Em 2019, os deputados estaduais aprovaram a operação para a venda antecipada de 49% de recebíveis da empresa, responsável pela parte estatal da mina de nióbio localizada em Araxá, no Triângulo Mineiro. A transação, contudo, acabou não se concretizando. Agora, a ideia é vender toda a participação mineira na companhia.
“Precisamos de receitas extras para colocar as contas em dia, como o 13° e salários, e retomar os investimentos. Como a Lei Kandir, pauta histórica do nosso estado, temos outras opções de recursos extras, como a autorização legislativa para venda de 100% da Codemig”, sustentou Zema, ao anunciar as datas de pagamento do benefício.
No início de dezembro, o Congresso Nacional aprovou a compensação, parcelada, das perdas oriundas da Lei Kandir. Estabelecida em 1996, a legislação definiu que os estados não recolheriam o Imposto sobre Circulação de Mercadorias e Serviços (ICMS) sobre as exportações.
Caberia à União compensar financeiramente os entes federativos pela renúncia fiscal, o que não ocorreu, gerando diversas batalhas judiciais. Ao todo, Minas Gerais tem direito a R$ 8,7 bilhões, em quitação que vai se estender até 2037. As primeiras cifras foram repassadas nos instantes finais de 2020.
Algumas fichas também estão depositadas na reforma da Previdência estadual.
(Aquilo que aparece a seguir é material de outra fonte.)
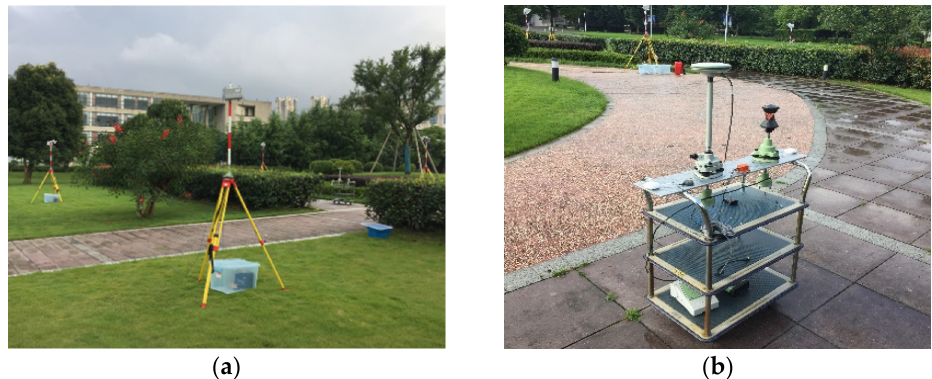
Figure 2. GNSS/UWB experimental scenarios and equipment ( a ) experimental environment; ( b ) Testing platform.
Cálculos apontam que as mudanças questões como idade mínima para aposentadoria, tempo de contribuição e alíquotas devem gerar mais de R$ 1,1 bilhão de economia em 2021. Em dez anos, o valor pode atingir R$ 20,6 bilhões.
Trabalho para minar desgaste com Assembleia
Embora não tenha sido duramente criticado de forma direta, Romeu Zema precisará contornar o desgaste na relação do governo com a Assembleia. O secretário Otto Levy é o principal ponto de conflito. Ele chegou a ser chamado de “mentiroso” por Bartô, que também é do partido Novo.
O presidente do Legislativo, Agostinho Patrus (PV), chamou o chefe da pasta de Planejamento de “fake news”. No centro da polêmica, justamente, as divergências em torno dos rumos da Codemig. Em 2019, quando a antecipação dos recebíveis foi aprovada, o secretário assegurou que seria possível vendê-los na Bolsa de Valores pouco tempo após o aval dos deputados.
Uma das apostas para melhorar o diálogo com a Assembleia é o líder de governo Raul Belém (PSC). Ele assumiu o posto em julho, em meio às discussões sobre a reforma da Previdência, e participou ativamente dos debates que aprimoraram o texto original. A liderança estava vaga desde março, quando Luiz Humberto Carneiro (PSDB) deixou o posto.
A saída ocorreu em meio às polêmicas por conta do projeto de reajuste do salário das forças de segurança. O então secretário de governo, Bilac Pinto, pediu demissão. A crise culminou nas chegadas de Igor Eto e Mateus Simões ao secretariado, ainda no terceiro mês do ano. Eles reforçaram a interlocução junto ao Legislativo.